The squalor most Russian exiles, including writers, poets, and intellectuals, faced upon their arrival was head-spinning. Rappaport describes Romanovs milking cows and imperial admirals and generals washing dishes or upholstering furniture. An entire company of Cossack soldiers kept their unit together as porters and freight handlers at the Gare de l’Est.

Factories and mines swelled with Russian laborers. Thousands of others, often physically debilitated by trauma and privation, could only find work sweeping streets or digging graves. The Russian People’s University, founded in 1921, offered technical courses on a shoestring budget.

The Russian composer Igor Stravinsky in France, 1929.

Many émigrés developed newfound careers as chauffeurs and taxi drivers—taxis in early-20th-century Paris were in high demand, as few Parisians owned cars, and many Russians, especially ex-soldiers, knew how to drive. Driving a Parisian cab became the top aspiration for a multitude of refugee men.

Schooled at home in the feminine arts, highborn ladies instead channeled their sewing expertise.
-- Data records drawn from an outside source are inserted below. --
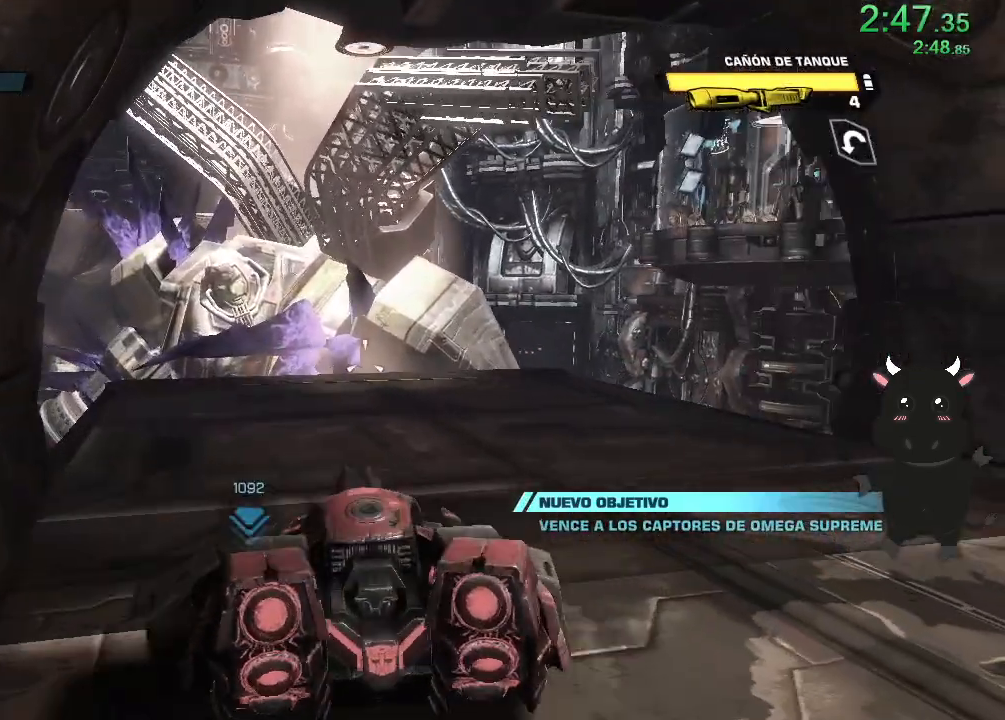
{"buttons": ["L2"], "left_stick": "up", "right_stick": "right", "events": []}
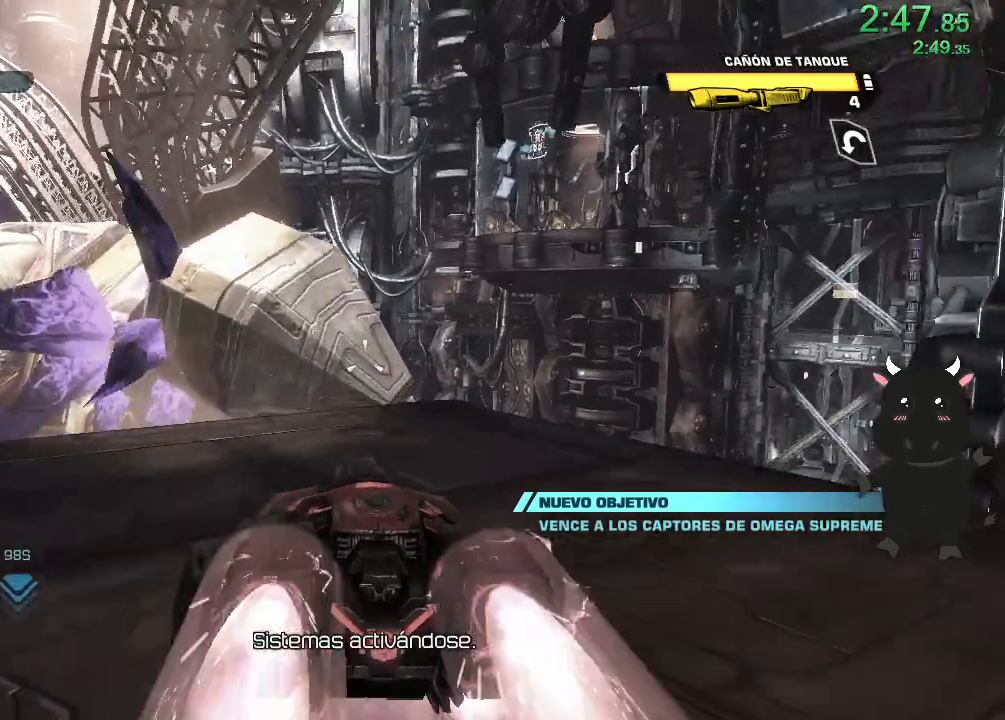
{"buttons": ["L2"], "left_stick": "up", "right_stick": "center", "events": [[217, "right_stick", "center"], [267, "right_stick", "right"], [367, "right_stick", "center"]]}
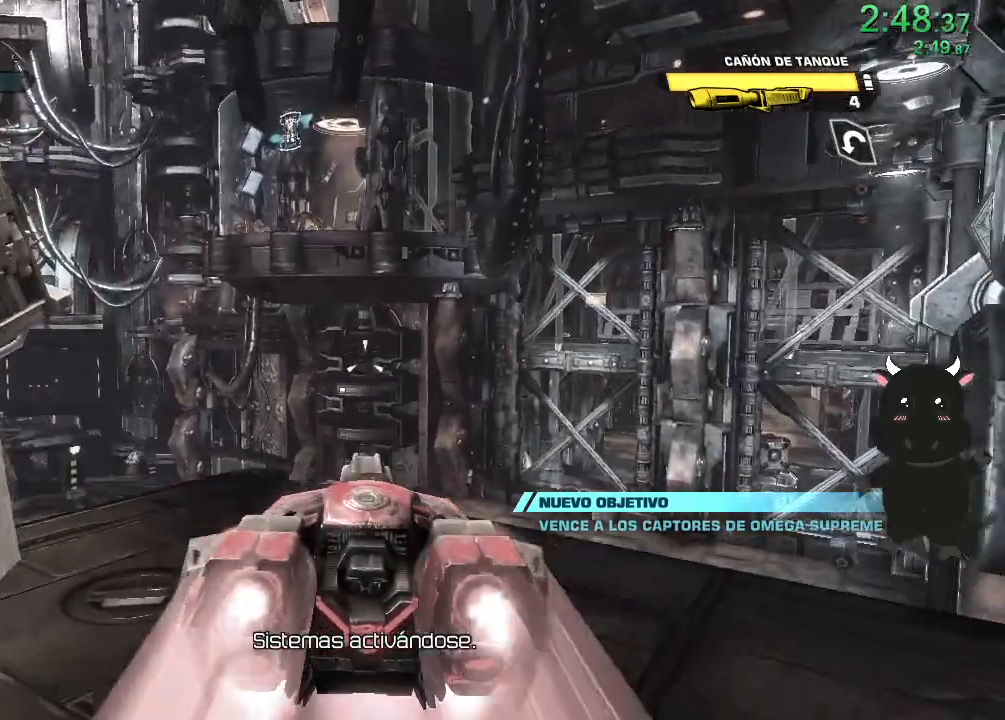
{"buttons": ["L2"], "left_stick": "up", "right_stick": "left", "events": [[300, "right_stick", "left"]]}
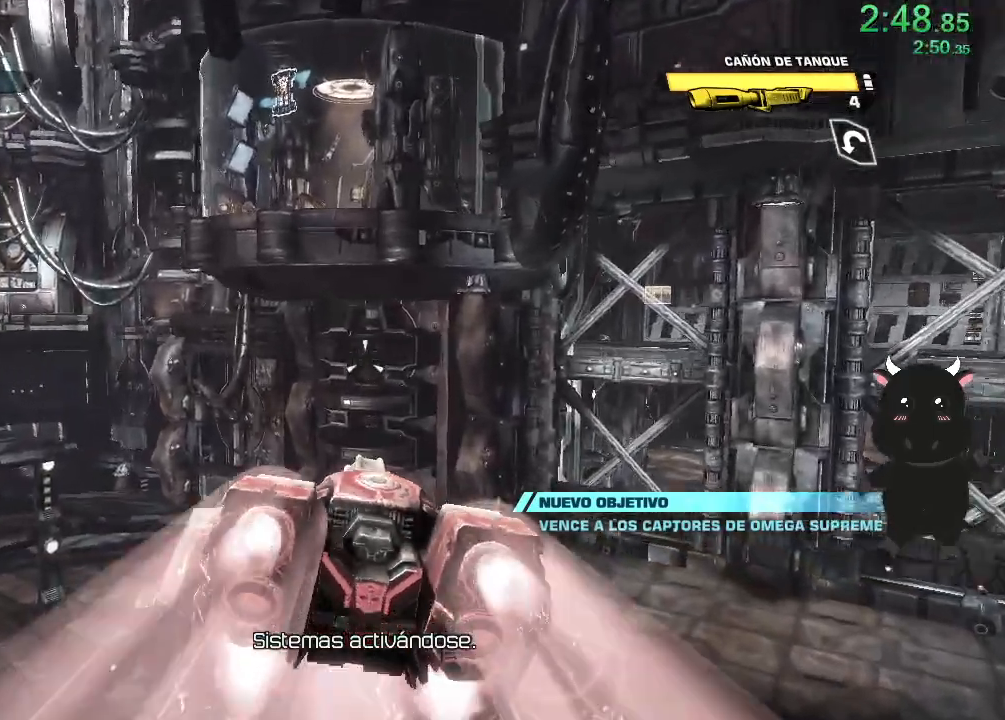
{"buttons": ["L2"], "left_stick": "up", "right_stick": "left", "events": [[283, "right_stick", "center"], [433, "right_stick", "left"]]}
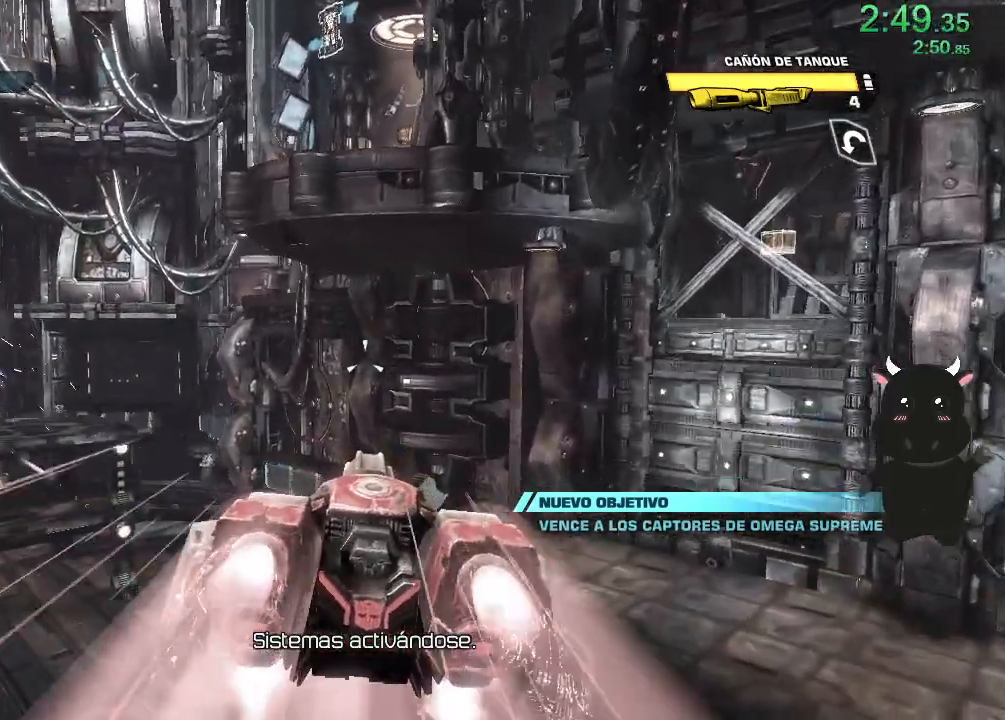
{"buttons": ["L2"], "left_stick": "up", "right_stick": "left", "events": []}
Exquisite handwork became their livelihood, often supporting entire households on small salaries, and several former noblewomen even opened couture houses of their own.

In the 1920s, about 6,000 Russian men were red Renault, blue Renault, or Citroën taxi drivers—working with usually two other partners—and about 3,000 refugee women were employed in the fashion trade.

As she narrates the broad story of displaced thousands over decades, Rappaport also illuminates individual lives: the madman Pavel Gorgulov, who assassinated the French president Paul Doumer in 1932; the penniless Romanov playboy Grand Duke Dmitri Pavlovich, whose conquests included Coco Chanel; the Russian Orthodox nun Mother Maria Skobtsova (née Elizaveta Pilenko), who fed and ministered to the destitute; and the writer Ivan Bunin, who won the Nobel Prize in Literature in 1933.

They become the faces of Russian exile.

An overcrowded cargo boat evacuates Russian civilians and survivors of the White Army from Crimea, 1920.

Many refugees looked not to the future and assimilation but to the past, with an eye toward one day returning to their homeland. They longed for Mother Russia’s birches, her grasses. They even missed her winters.

They waited for the fall of the Soviet Union, but when they saw the West embrace it as a legitimate nation, then an ally, they were dismayed and angry. Some even enlisted in the German army to fight Stalin, their monster of choice.

This exiles’ tale ends in midcentury, as world war and Nazi occupation make life in Paris even harsher. The first generation of refugees gradually dies out, and the homeland they kept alive in their hearts dies with them. It is a sad story, and Helen Rappaport tells it well.